# [Task description]
From the first line to the last, set down the material exactly and drop every picture.

━━━ Records for the task ━━━

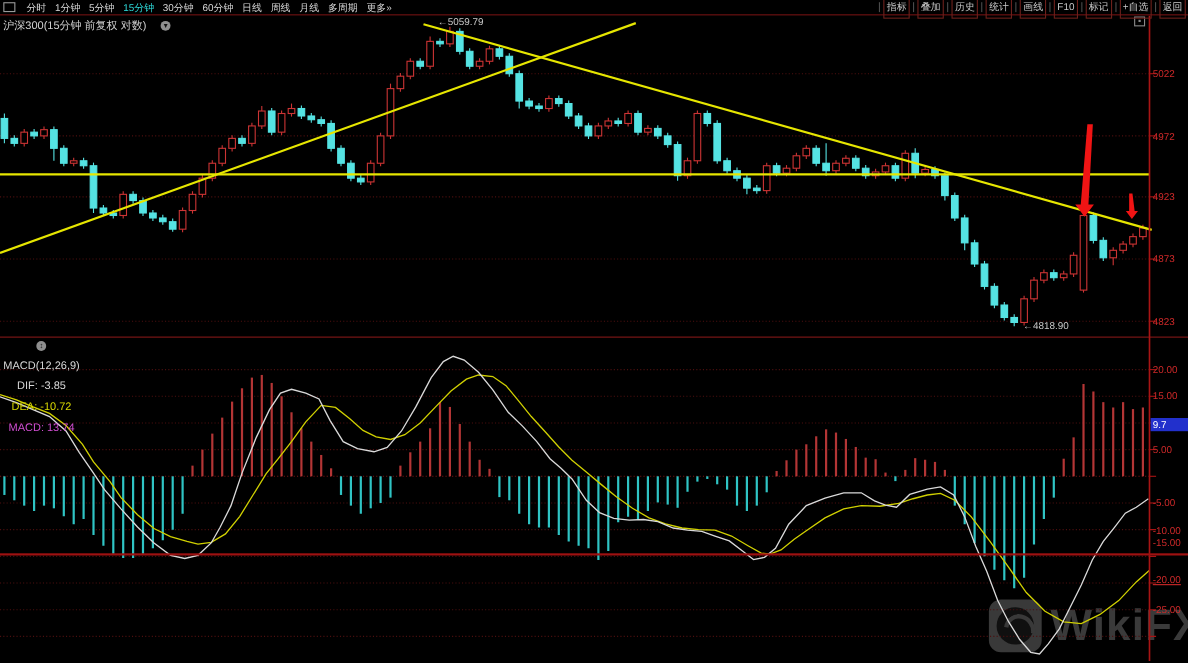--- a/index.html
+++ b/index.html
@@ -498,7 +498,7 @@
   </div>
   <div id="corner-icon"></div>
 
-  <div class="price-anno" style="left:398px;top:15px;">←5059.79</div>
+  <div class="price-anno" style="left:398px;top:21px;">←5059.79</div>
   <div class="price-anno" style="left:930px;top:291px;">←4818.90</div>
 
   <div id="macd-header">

━━━

# [Your solution]
--- a/index.html
+++ b/index.html
@@ -498,7 +498,7 @@
   </div>
   <div id="corner-icon"></div>
 
-  <div class="price-anno" style="left:398px;top:15px;">←5059.79</div>
+  <div class="price-anno" style="left:398px;top:21px;">←5059.79</div>
   <div class="price-anno" style="left:930px;top:291px;">←4818.90</div>
 
   <div id="macd-header">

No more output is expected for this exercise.